• Requests
A) According to the Indi Lake article, what was the lake named after?
B) Pick up the Indi Lake article after its final sentence and carry it on.

• Selected extract
——————

- Location: RMs of Rosedale No. 283 and Dundurn No. 314, Saskatchewan
- Coordinates: 51°41′59″N 106°30′48″W﻿ / ﻿51.6998°N 106.5133°W
- Type: Reservoir
- Part of: Saskatchewan River drainage basin
- Primary inflows: Earthen aqueduct from Lake Diefenbaker
- Primary outflows: Aqueduct to Blackstrap Lake
- Basin countries: Canada
- Built: 1967
- First flooded: 1967
- Max. length: 5.8 km (3.6 mi)
- Max. width: .65 km (0.4 mi)
- Surface area: 310 ha (770 acres)
- Shore length^{1}: 19 km (12 mi)
- Settlements: None

= Indi Lake =

Lake in Saskatchewan, Canada

Indi Lake is a man-made lake in central Saskatchewan, Canada, south of Saskatoon in the RMs of Rosedale No. 283 and Dundurn No. 314. The lake was created for irrigation and recreation in 1967 by a dam located at its south end. The lake is part of a greater irrigation and aqueduct system built in the 1960s in Saskatchewan and was named after Indi, an unincorporated railway point nearby on the Canadian National Railway (CNR).

——————

• Material provided
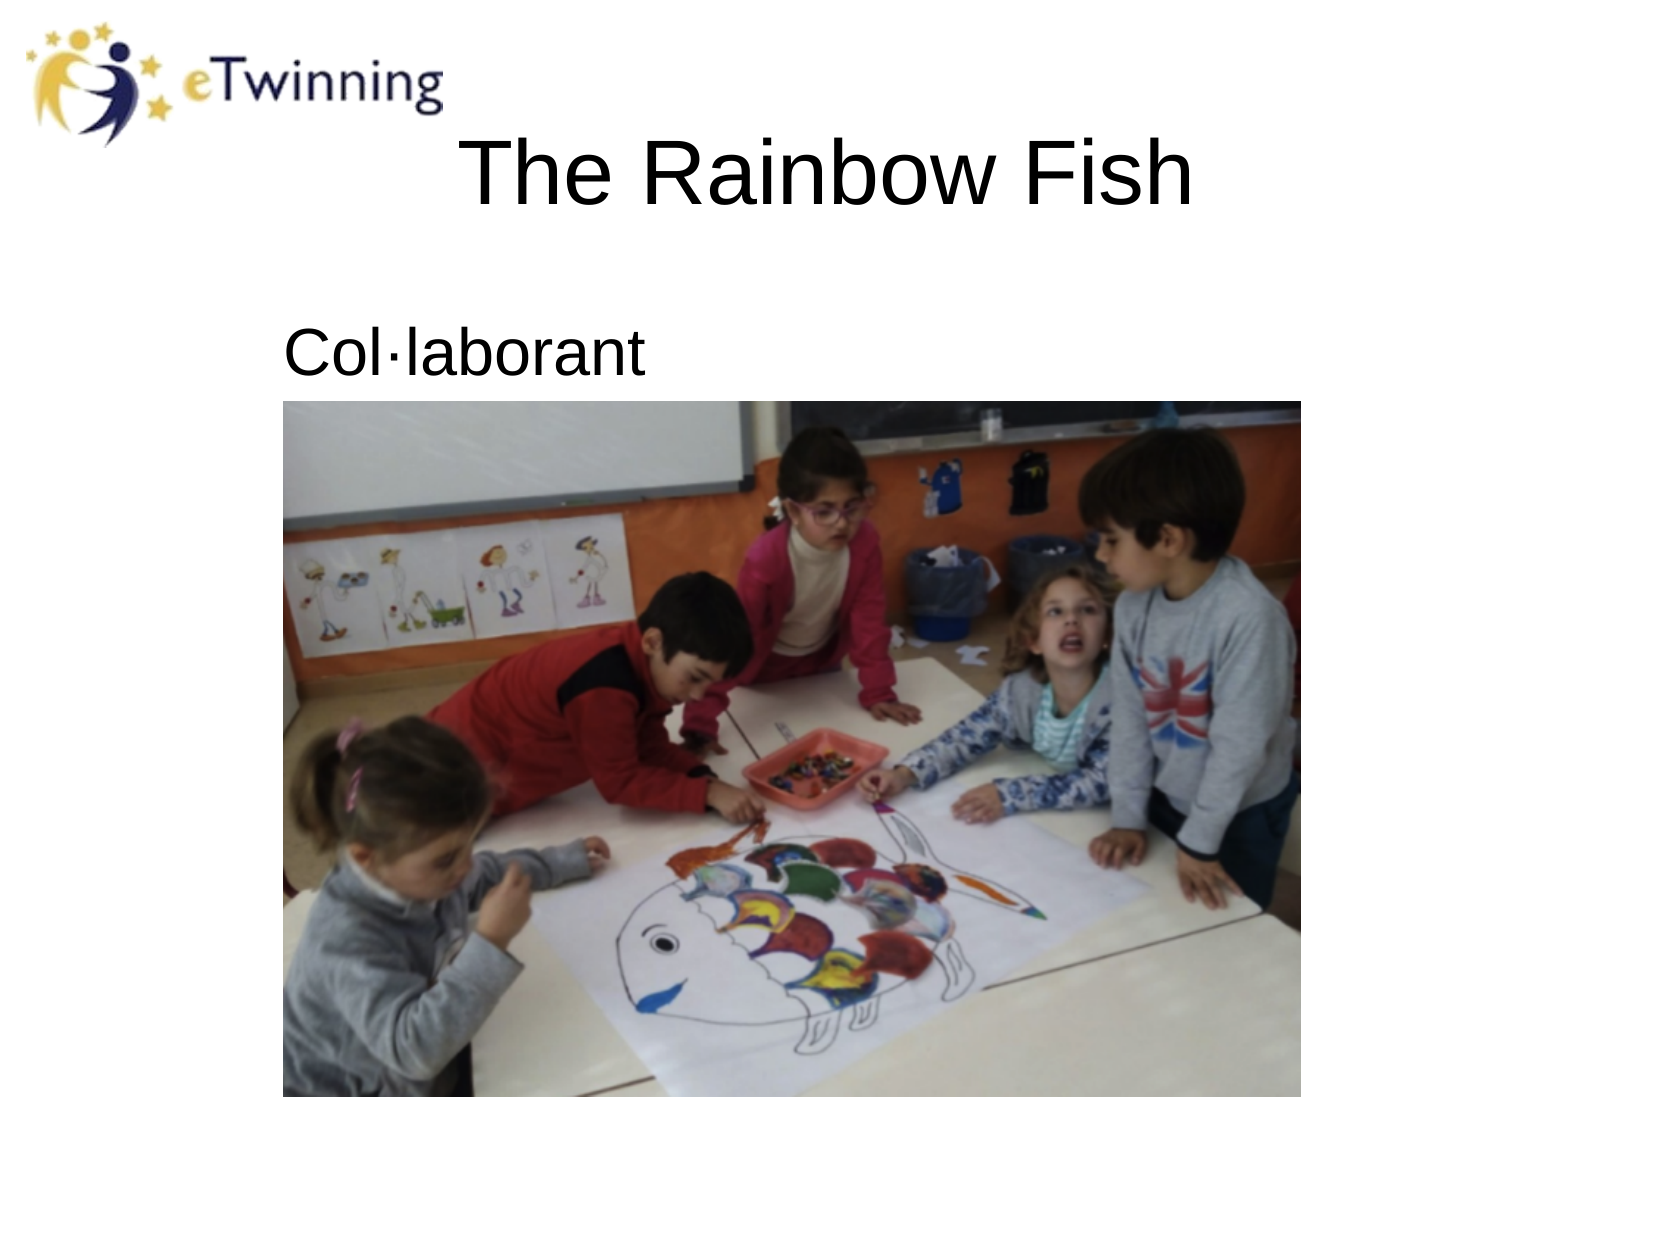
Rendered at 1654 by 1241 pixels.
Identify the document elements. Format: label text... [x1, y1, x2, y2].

——————

• Outputs by task
A) Indi, an unincorporated railway point nearby on the Canadian National Railway (CNR).

B)
The lake sits in the Blackstrap Coulee, which is 25 km long and consists of two lakes, Blackstrap and Indi. The lakes are connected by an aqueduct system that begins at Lake Diefenbaker. Indi Lake is the shallower of the two lakes and has a more marsh-like bottom; both lake beds were farmed during dry seasons prior the dams being constructed. A short creek at the south end of the lake connects it to Brightwater Creek. Indi Lake is part of the Blackstrap Coulee (SK 078) Important Bird Area (IBA) of Canada.

The CN Railway bisects the lake and Highway 11 runs past the lake to the north.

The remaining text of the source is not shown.